Complexity Avoidance of Users is in direct contrast with the Vendor Fatigue of Buyers. In my market, Education, the desire to serve more and more customer needs to capture greater and greater value isn’t just tempting, it is the way of the land. Complexity Avoidance is particularly ornery in cases where the organization is buying software with the idea everyone organization-wide should be using it. But instead, everyone avoids using the organization-purchased app and instead uses whatever feels good for them. A company can feel successful because it’s winning deals, but it may not match actual penetration, adoption, retention and loyalty on the ground.

The best companies seem to celebrate their vigilance in designing for Complexity Avoidance. I know it’s cliche, but I point again to the case of Apple. At all of their product launches they pat themselves on the back because they knew how much hard work and thought it took to say this one thing: “Look at this powerful, miraculous product we’re launching. We’ve hidden all the complexity from the user and it works like magic with the intuitive touch of a single button.”

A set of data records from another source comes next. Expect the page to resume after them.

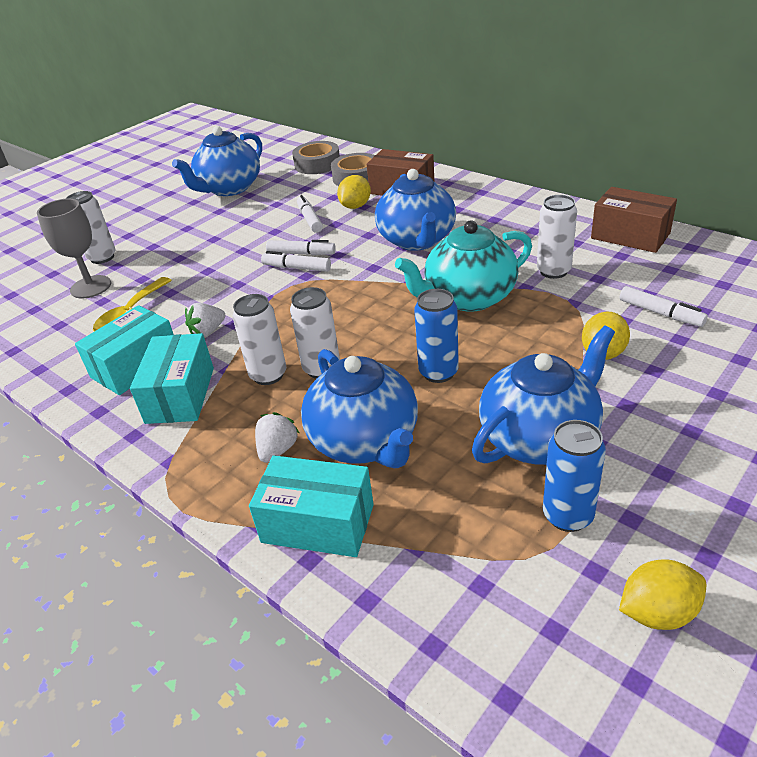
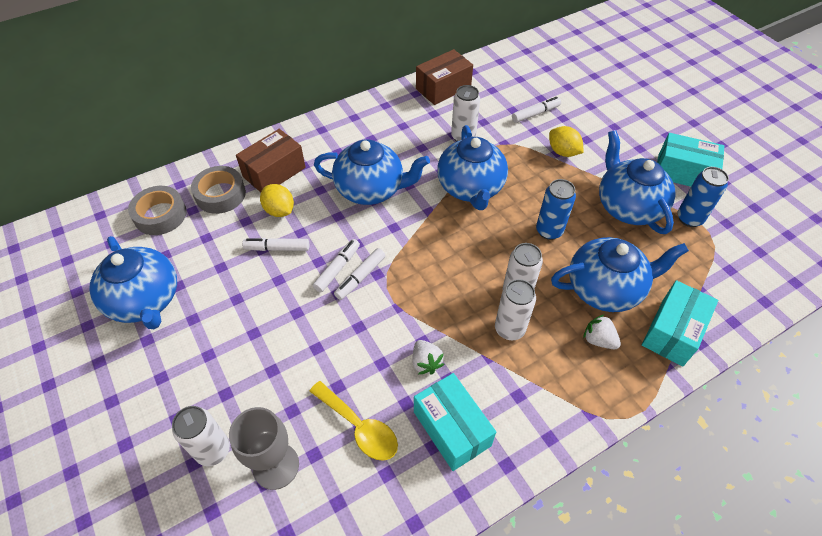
camera: 75 degrees left, 15 degrees up
(180, 395) = (510, 396): turquoise box -> turquoise box (683, 172)
(468, 298) = (470, 188): turquoise teapot -> blue teapot
(657, 612) = (754, 212): yellow lemon -> none

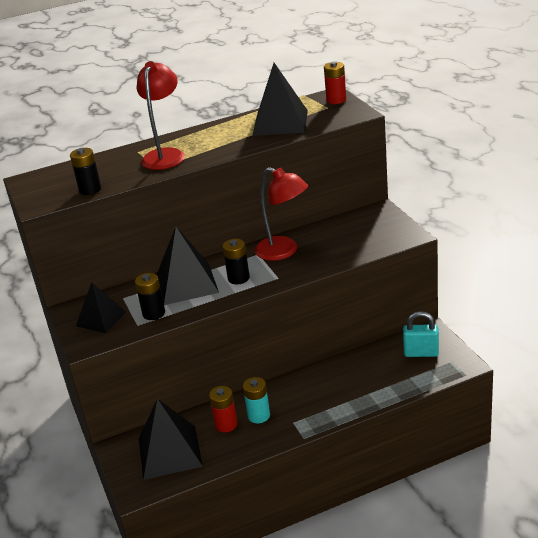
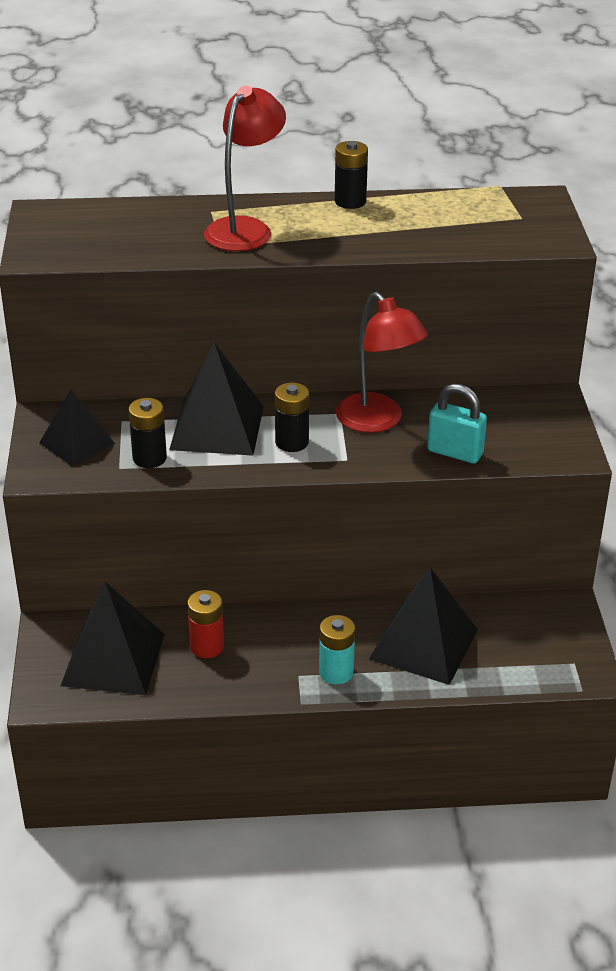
camera: 15 degrees right, 5 degrees up
(90, 190) = (114, 253): black battery -> black battery (350, 201)
(259, 415) = (257, 649): turquoise battery -> turquoise battery (336, 672)
(280, 122) = (437, 223): black pyramid -> black pyramid (424, 644)
(336, 100) = (541, 209): red battery -> none
(421, 353) = (535, 635): turquoise padlock -> turquoise padlock (455, 452)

Complexity Avoidance doesn’t have an easy answer. It is the hard thing about this particular hard thing. It is not a problem that you solve, it’s a tension your company has to manage and manage elegantly. You need to do the hard work of setting up your customer development, product management, and design culture in order to effectively create and ship product walking the tight-rope of this tension.

And if you are lucky enough to become a successful growth company, know that you are sailing the uncharted seas of complexity avoidant users on one side, vendor fatigued buyers on another, ahead of you is the Death Star incumbent and behind you are a bunch of little unbundled services offering gaining ground.